Clear delegation rules between agents
Specific output structure requirements
Well-defined quality criteria of “What good work looks like” (I even got my daughter involved here – she’s the creative one!).

So again, as you can see, while using a crew of AI agents help to speed up my work significantly (at least 5X from research to scripting, fact check, revision, audio creation), it is still up to me to create high quality content.

2.3 Model selection matters

Different LLM models have distinct “personalities” and varying levels of instruction-following. So you have to experiment to understand the strengths and weaknesses of different models and how they suite your need at each step of the process.

Some observations:

API responses can differ from web chat interface responses for the same model
Currently, I prefer Anthropic models for long-form content using the API. However, when it comes to the web version, I actually think that claude-3-5-sonnet-20241022 and GPT-4o are on par.
OpenAI’s o1-preview is my go-to for coding tasks

2.4 Feedback and Memory are Game-Changers

You have to provide feedback to your AI crew. They are good at following directions but they do not know what you want and can not read your mind (at least not yet haha). The ability to train your crew through feedback is crucial.

With CrewAI, it is quite simple to train your crew and give feedback, simply by running

crewai train -n <n_iterations> <filename> (optional)

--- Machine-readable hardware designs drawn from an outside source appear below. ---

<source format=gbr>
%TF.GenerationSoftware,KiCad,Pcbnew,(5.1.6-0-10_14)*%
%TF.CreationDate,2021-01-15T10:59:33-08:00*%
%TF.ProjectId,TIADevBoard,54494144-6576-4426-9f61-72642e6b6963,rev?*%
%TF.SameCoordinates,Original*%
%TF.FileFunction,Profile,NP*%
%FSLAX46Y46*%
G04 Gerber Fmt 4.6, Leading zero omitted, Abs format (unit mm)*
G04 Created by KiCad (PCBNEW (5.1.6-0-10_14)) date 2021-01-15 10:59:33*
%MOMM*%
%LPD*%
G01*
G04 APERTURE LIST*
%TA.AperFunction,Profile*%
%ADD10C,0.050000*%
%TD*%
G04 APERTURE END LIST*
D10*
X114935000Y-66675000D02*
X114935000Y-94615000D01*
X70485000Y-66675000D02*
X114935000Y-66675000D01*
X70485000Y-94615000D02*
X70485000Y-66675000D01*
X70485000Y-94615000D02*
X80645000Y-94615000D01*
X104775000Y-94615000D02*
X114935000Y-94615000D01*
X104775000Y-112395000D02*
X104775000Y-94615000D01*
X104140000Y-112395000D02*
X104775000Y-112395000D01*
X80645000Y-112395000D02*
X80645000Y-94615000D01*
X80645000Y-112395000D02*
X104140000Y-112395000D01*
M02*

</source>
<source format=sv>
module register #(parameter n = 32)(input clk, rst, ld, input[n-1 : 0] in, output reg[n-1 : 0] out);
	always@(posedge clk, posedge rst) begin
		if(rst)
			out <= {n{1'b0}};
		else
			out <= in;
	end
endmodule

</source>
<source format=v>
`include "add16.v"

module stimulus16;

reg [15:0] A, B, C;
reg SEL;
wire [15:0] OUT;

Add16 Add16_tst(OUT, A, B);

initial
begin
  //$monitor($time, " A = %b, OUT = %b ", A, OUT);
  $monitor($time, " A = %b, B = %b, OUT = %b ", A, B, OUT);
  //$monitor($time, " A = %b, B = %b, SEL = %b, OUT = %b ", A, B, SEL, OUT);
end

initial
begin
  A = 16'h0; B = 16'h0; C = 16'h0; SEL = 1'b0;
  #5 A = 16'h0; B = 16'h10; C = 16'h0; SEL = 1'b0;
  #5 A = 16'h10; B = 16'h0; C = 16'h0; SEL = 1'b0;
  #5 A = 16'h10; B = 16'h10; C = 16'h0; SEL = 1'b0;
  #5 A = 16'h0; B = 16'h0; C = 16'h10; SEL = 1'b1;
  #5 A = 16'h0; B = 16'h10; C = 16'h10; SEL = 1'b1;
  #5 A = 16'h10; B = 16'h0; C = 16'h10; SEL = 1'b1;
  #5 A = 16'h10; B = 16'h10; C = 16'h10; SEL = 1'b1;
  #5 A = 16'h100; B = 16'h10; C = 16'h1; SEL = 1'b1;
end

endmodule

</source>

While I haven’t fully explored CrewAI’s memory functions yet, the combination of feedback and memory seems incredibly powerful for creating consistent, high-quality output.

3. Show Me The Results!

Ok, ok – I hear you saying “Chandler, you’ve talked enough. Show me a sample of the podcast script generated by your AI crew!”

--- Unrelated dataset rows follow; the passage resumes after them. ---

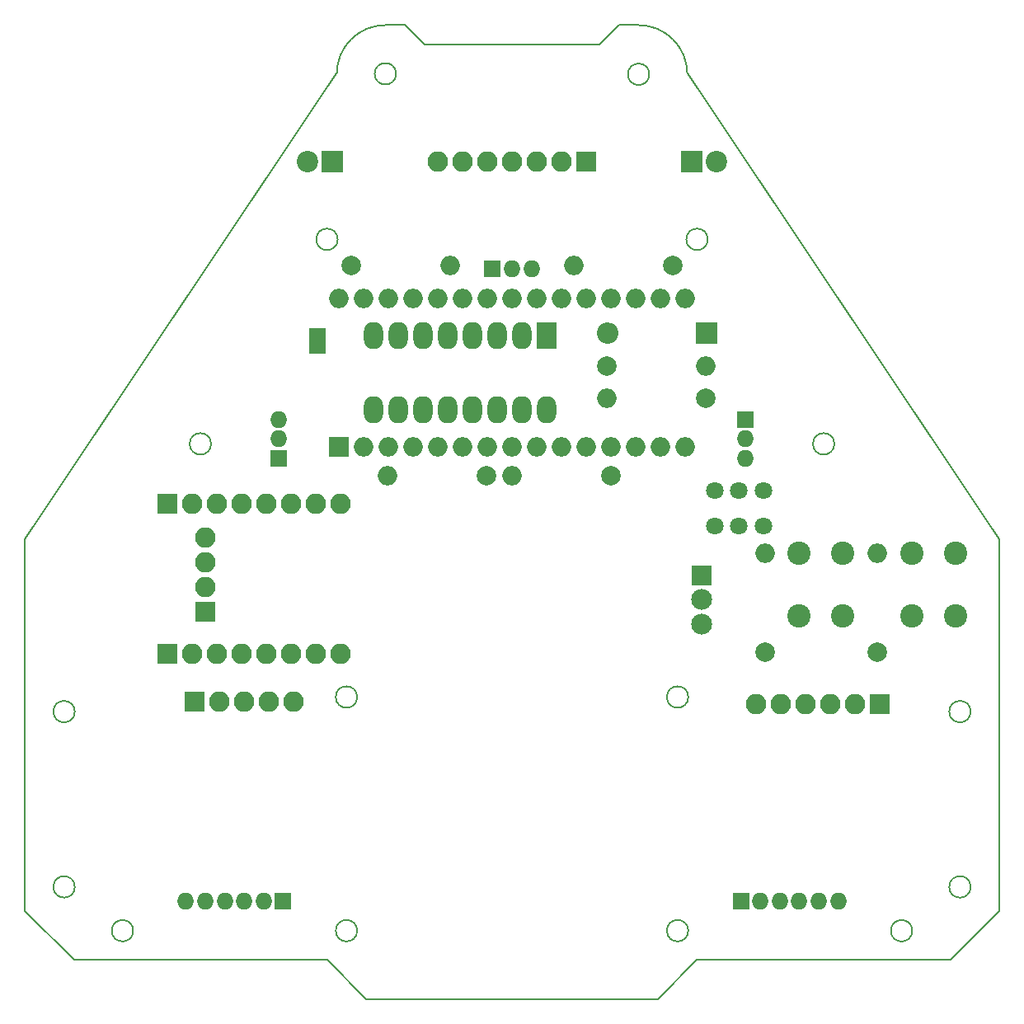
<source format=gts>
G04 #@! TF.FileFunction,Soldermask,Top*
%FSLAX46Y46*%
G04 Gerber Fmt 4.6, Leading zero omitted, Abs format (unit mm)*
G04 Created by KiCad (PCBNEW 4.0.7) date 07/12/18 19:35:41*
%MOMM*%
%LPD*%
G01*
G04 APERTURE LIST*
%ADD10C,0.100000*%
%ADD11C,0.150000*%
%ADD12R,2.000000X2.000000*%
%ADD13O,2.000000X2.000000*%
%ADD14R,2.100000X2.100000*%
%ADD15O,2.100000X2.100000*%
%ADD16R,2.200000X2.200000*%
%ADD17C,2.200000*%
%ADD18O,2.200000X2.200000*%
%ADD19R,2.150000X2.150000*%
%ADD20C,2.150000*%
%ADD21R,1.670000X1.370000*%
%ADD22C,2.000000*%
%ADD23C,1.800000*%
%ADD24R,2.000000X2.800000*%
%ADD25O,2.000000X2.800000*%
%ADD26C,2.400000*%
%ADD27R,1.750000X1.750000*%
%ADD28O,1.750000X1.750000*%
G04 APERTURE END LIST*
D10*
D11*
X61000000Y100000000D02*
X63000000Y100000000D01*
X37000000Y100000000D02*
X39000000Y100000000D01*
X59000000Y98000000D02*
X61000000Y100000000D01*
X41000000Y98000000D02*
X59000000Y98000000D01*
X39000000Y100000000D02*
X41000000Y98000000D01*
X100000000Y47200000D02*
X68000000Y95000000D01*
X68000000Y95000000D02*
G75*
G03X63000000Y100000000I-5000000J0D01*
G01*
X32000000Y95000000D02*
X0Y47200000D01*
X37000000Y100000000D02*
G75*
G03X32000000Y95000000I0J-5000000D01*
G01*
X83100000Y57000000D02*
G75*
G03X83100000Y57000000I-1100000J0D01*
G01*
X19100000Y57000000D02*
G75*
G03X19100000Y57000000I-1100000J0D01*
G01*
X70100000Y78000000D02*
G75*
G03X70100000Y78000000I-1100000J0D01*
G01*
X32100000Y78000000D02*
G75*
G03X32100000Y78000000I-1100000J0D01*
G01*
X64100000Y94950000D02*
G75*
G03X64100000Y94950000I-1100000J0D01*
G01*
X38100000Y95000000D02*
G75*
G03X38100000Y95000000I-1100000J0D01*
G01*
X34100000Y31000000D02*
G75*
G03X34100000Y31000000I-1100000J0D01*
G01*
X68100000Y31000000D02*
G75*
G03X68100000Y31000000I-1100000J0D01*
G01*
X68100000Y7000000D02*
G75*
G03X68100000Y7000000I-1100000J0D01*
G01*
X34100000Y7000000D02*
G75*
G03X34100000Y7000000I-1100000J0D01*
G01*
X91100000Y7000000D02*
G75*
G03X91100000Y7000000I-1100000J0D01*
G01*
X11100000Y7000000D02*
G75*
G03X11100000Y7000000I-1100000J0D01*
G01*
X95000000Y4000000D02*
X100000000Y9000000D01*
X69000000Y4000000D02*
X95000000Y4000000D01*
X65000000Y0D02*
X69000000Y4000000D01*
X35000000Y0D02*
X65000000Y0D01*
X5000000Y4000000D02*
X0Y9000000D01*
X31000000Y4000000D02*
X5000000Y4000000D01*
X35000000Y0D02*
X31000000Y4000000D01*
X97100000Y29500000D02*
G75*
G03X97100000Y29500000I-1100000J0D01*
G01*
X97100000Y11500000D02*
G75*
G03X97100000Y11500000I-1100000J0D01*
G01*
X5100000Y11500000D02*
G75*
G03X5100000Y11500000I-1100000J0D01*
G01*
X5100000Y29500000D02*
G75*
G03X5100000Y29500000I-1100000J0D01*
G01*
X0Y47200000D02*
X0Y9000000D01*
X100000000Y9000000D02*
X100000000Y47200000D01*
D12*
X32220000Y56660000D03*
D13*
X65240000Y71900000D03*
X34760000Y56660000D03*
X62700000Y71900000D03*
X37300000Y56660000D03*
X60160000Y71900000D03*
X39840000Y56660000D03*
X57620000Y71900000D03*
X42380000Y56660000D03*
X55080000Y71900000D03*
X44920000Y56660000D03*
X52540000Y71900000D03*
X47460000Y56660000D03*
X50000000Y71900000D03*
X50000000Y56660000D03*
X47460000Y71900000D03*
X52540000Y56660000D03*
X44920000Y71900000D03*
X55080000Y56660000D03*
X42380000Y71900000D03*
X57620000Y56660000D03*
X39840000Y71900000D03*
X60160000Y56660000D03*
X37300000Y71900000D03*
X62700000Y56660000D03*
X34760000Y71900000D03*
X65240000Y56660000D03*
X32220000Y71900000D03*
X67780000Y56660000D03*
X67780000Y71900000D03*
D14*
X14635931Y35430000D03*
D15*
X17175931Y35430000D03*
X19715931Y35430000D03*
X22255931Y35430000D03*
X24795931Y35430000D03*
X27335931Y35430000D03*
X29875931Y35430000D03*
X32415931Y35430000D03*
D16*
X31540000Y86000000D03*
D17*
X29000000Y86000000D03*
D16*
X68460000Y86000000D03*
D17*
X71000000Y86000000D03*
D16*
X70000000Y68400000D03*
D18*
X59840000Y68400000D03*
D19*
X69500000Y43500000D03*
D20*
X69500000Y41000000D03*
X69500000Y38500000D03*
D21*
X30000000Y68240000D03*
X30000000Y66960000D03*
D22*
X33500000Y75300000D03*
D13*
X43660000Y75300000D03*
D22*
X66500000Y75300000D03*
D13*
X56340000Y75300000D03*
D22*
X75950000Y35640000D03*
D13*
X75950000Y45800000D03*
D22*
X87500000Y35640000D03*
D13*
X87500000Y45800000D03*
D22*
X59740000Y65000000D03*
D13*
X69900000Y65000000D03*
D22*
X69900000Y61700000D03*
D13*
X59740000Y61700000D03*
D23*
X75800000Y48600000D03*
X75800000Y52200000D03*
X73300000Y48600000D03*
X70800000Y48600000D03*
X70800000Y52200000D03*
X73300000Y52200000D03*
D24*
X53580000Y68120000D03*
D25*
X35800000Y60500000D03*
X51040000Y68120000D03*
X38340000Y60500000D03*
X48500000Y68120000D03*
X40880000Y60500000D03*
X45960000Y68120000D03*
X43420000Y60500000D03*
X43420000Y68120000D03*
X45960000Y60500000D03*
X40880000Y68120000D03*
X48500000Y60500000D03*
X38340000Y68120000D03*
X51040000Y60500000D03*
X35800000Y68120000D03*
X53580000Y60500000D03*
D26*
X83950000Y39300000D03*
X79450000Y39300000D03*
X83950000Y45800000D03*
X79450000Y45800000D03*
X95550000Y39300000D03*
X91050000Y39300000D03*
X95550000Y45800000D03*
X91050000Y45800000D03*
D14*
X14635931Y50880839D03*
D15*
X17175931Y50880839D03*
X19715931Y50880839D03*
X22255931Y50880839D03*
X24795931Y50880839D03*
X27335931Y50880839D03*
X29875931Y50880839D03*
X32415931Y50880839D03*
D14*
X18500000Y39760000D03*
D15*
X18500000Y42300000D03*
X18500000Y44840000D03*
X18500000Y47380000D03*
D14*
X87740000Y30300000D03*
D15*
X85200000Y30300000D03*
X82660000Y30300000D03*
X80120000Y30300000D03*
X77580000Y30300000D03*
X75040000Y30300000D03*
D14*
X17420000Y30500000D03*
D15*
X19960000Y30500000D03*
X22500000Y30500000D03*
X25040000Y30500000D03*
X27580000Y30500000D03*
D27*
X26500000Y10000000D03*
D28*
X24500000Y10000000D03*
X22500000Y10000000D03*
X20500000Y10000000D03*
X18500000Y10000000D03*
X16500000Y10000000D03*
D27*
X73500000Y10000000D03*
D28*
X75500000Y10000000D03*
X77500000Y10000000D03*
X79500000Y10000000D03*
X81500000Y10000000D03*
X83500000Y10000000D03*
D27*
X26000000Y55500000D03*
D28*
X26000000Y57500000D03*
X26000000Y59500000D03*
D27*
X48000000Y75000000D03*
D28*
X50000000Y75000000D03*
X52000000Y75000000D03*
D27*
X74000000Y59500000D03*
D28*
X74000000Y57500000D03*
X74000000Y55500000D03*
D14*
X57620000Y86000000D03*
D15*
X55080000Y86000000D03*
X52540000Y86000000D03*
X50000000Y86000000D03*
X47460000Y86000000D03*
X44920000Y86000000D03*
X42380000Y86000000D03*
D22*
X47400000Y53700000D03*
D13*
X37240000Y53700000D03*
D22*
X60160000Y53700000D03*
D13*
X50000000Y53700000D03*
M02*

</source>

Here’s a complete workflow example:

Research Phase: See how the Content Researcher agent analyzed and extracted key information from my blog posts
Fact Check Summary: The Fact Checker’s detailed verification report
Initial Script Draft: The Script Writer’s first take on the podcast conversation
Final Polished Script: The Script Editor’s refined version with improved flow and engagement
Listen to the Result: The final audio version produced by the Audio Producer agent

Each link above shows the progression from raw content to polished podcast, demonstrating how different agents contribute to the final product.

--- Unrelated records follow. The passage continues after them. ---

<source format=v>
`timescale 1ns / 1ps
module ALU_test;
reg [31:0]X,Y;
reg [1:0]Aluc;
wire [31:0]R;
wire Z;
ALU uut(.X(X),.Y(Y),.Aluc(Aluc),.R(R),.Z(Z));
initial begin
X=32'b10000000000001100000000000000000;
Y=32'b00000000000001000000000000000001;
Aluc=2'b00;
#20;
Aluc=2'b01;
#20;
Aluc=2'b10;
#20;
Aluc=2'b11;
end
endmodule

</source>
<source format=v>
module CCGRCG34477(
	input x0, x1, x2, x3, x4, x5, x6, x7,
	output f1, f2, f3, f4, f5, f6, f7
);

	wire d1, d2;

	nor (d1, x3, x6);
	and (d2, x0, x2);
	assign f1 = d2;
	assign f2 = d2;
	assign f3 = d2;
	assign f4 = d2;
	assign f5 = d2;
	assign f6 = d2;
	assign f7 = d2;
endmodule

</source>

While I still have thoughts about how I can improve the entire pipeline more, I hope the above gives you a good sense of what is possible.

Final thoughts

CrewAI has impressed me with its balance of simplicity and power. While it makes content creation more accessible, it’s not a magic button – quality still requires expertise, careful planning, and continuous refinement. I’m excited to keep exploring its capabilities, especially in improving my podcast production workflow, though I hope to see improvements in the variety of available voice options for the final output.